LA PESCA

Nel corso dell’età medioevale, la considerazione e il ruolo della pesca all’interno dell’economia e della cultura gastronomica mutarono rispetto all’epoca antica.
Le aree coltivate, spopolate e abbandonate, regredirono allo stato incolto e così furono ricoperte dalla vegetazione spontanea, da foreste e brughiere. Allo stesso modo, i fiumi, privi di argini, si allargarono in ampie golene, allagando vaste fasce di territorio e creando prati inframmezzati da paludi e spazi acquitrinosi.
La pesca di acqua dolce divenne un’attività molto redditizia e venne preferita a quella marina, al punto che, anche nelle zone costiere, era praticata lungo il corso dei fiumi, prima che le acque sfociassero in mare.

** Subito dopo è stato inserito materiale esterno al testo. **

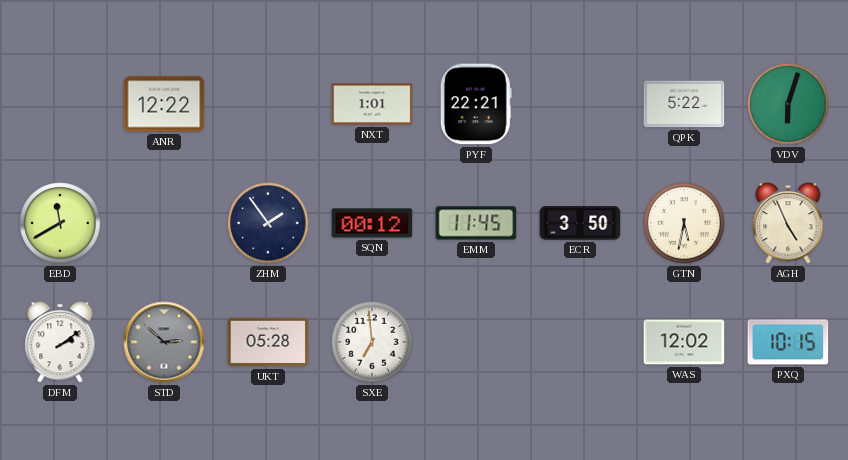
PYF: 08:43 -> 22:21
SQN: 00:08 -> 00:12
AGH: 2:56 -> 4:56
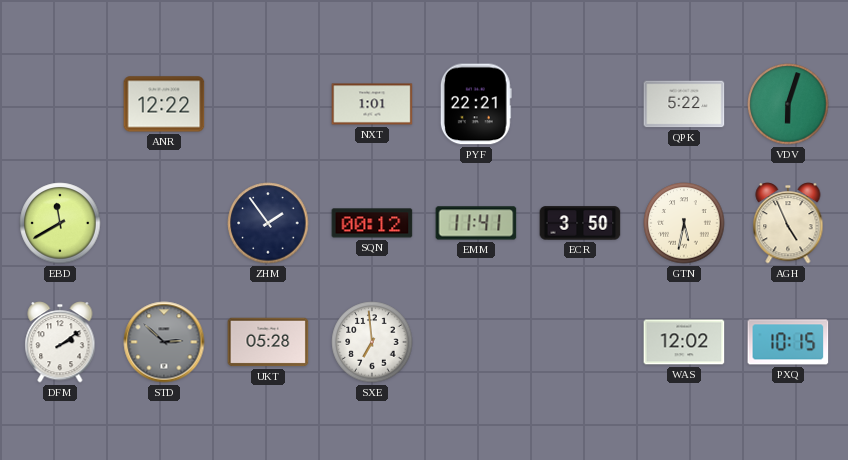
EMM: 11:45 -> 11:41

Per catturare il pesce si usavano tecniche diverse: i principali tipi di rete erano la paranza, la rete a sacco, detta bertuello, la nassa di vimini o di giunco, ma non mancavano lenze galleggianti e di fondo, fiocine e tridenti. La considerazione della pesca dal punto di vista sociale ed economico era così alto che, tra le leggi dei Longobardi, vi erano norme che prevedevano una sanzione con una multa di tre soldi per chi “sottrae le reti o le nasse di un’altra persona”.
Oltre alla pesca individuale, praticata nella maggior parte dei casi come attività integrativa e complementare all’agricoltura, esistevano altre tipologie di cattura del pesce che, per complessità organizzativa e gestionale, richiedevano l’impiego di più persone allo stesso tempo.
I documenti di età longobarda ci restituiscono notizie delle scholae, ossia associazioni di pescatori che si tramandavano il mestiere di padre in figlio, generazione dopo generazione, insieme all’insieme delle conoscenze pratiche necessarie. Così, gli storici sono stati in grado di ricostruire i meccanismi complessi della pesca come veniva praticata dai Longobardi: servendosi di un sistema dei recinti costruiti sott’acqua o in superficie, con argini, pali e graticci che costringevano i pesci ad entrare in luoghi chiusi dove poi venivano catturati.
Molte informazioni riguardo la pratica della pesca ci vengono dai “polittici”, cioè dagli inventari delle grandi proprietà. Ad esempio, l’inventario del monastero di Santa Giulia, a Brescia, riporta che dieci coloni della corte di Iseo “pescano nella peschiera signorile, e rendono ogni anno 1200 pesci”.
I proventi della pesca sono calcolati al pari di quelli ricavati dalle vigne, dai coltivi e dalla foresta negli inventari delle grandi proprietà.
Ne costituisce una testimonianza l’inventario dell’VIII secolo pervenutoci dalla corte di Migliarina, in provincia di Modena; infatti, da questo documento, si evince che l’appannaggio che spettava al monastero di Santa Giulia di Brescia comprendeva i pesci che si pescavano nei fiumi e negli stagni “quando il gelo e la siccità non lo impediscono”.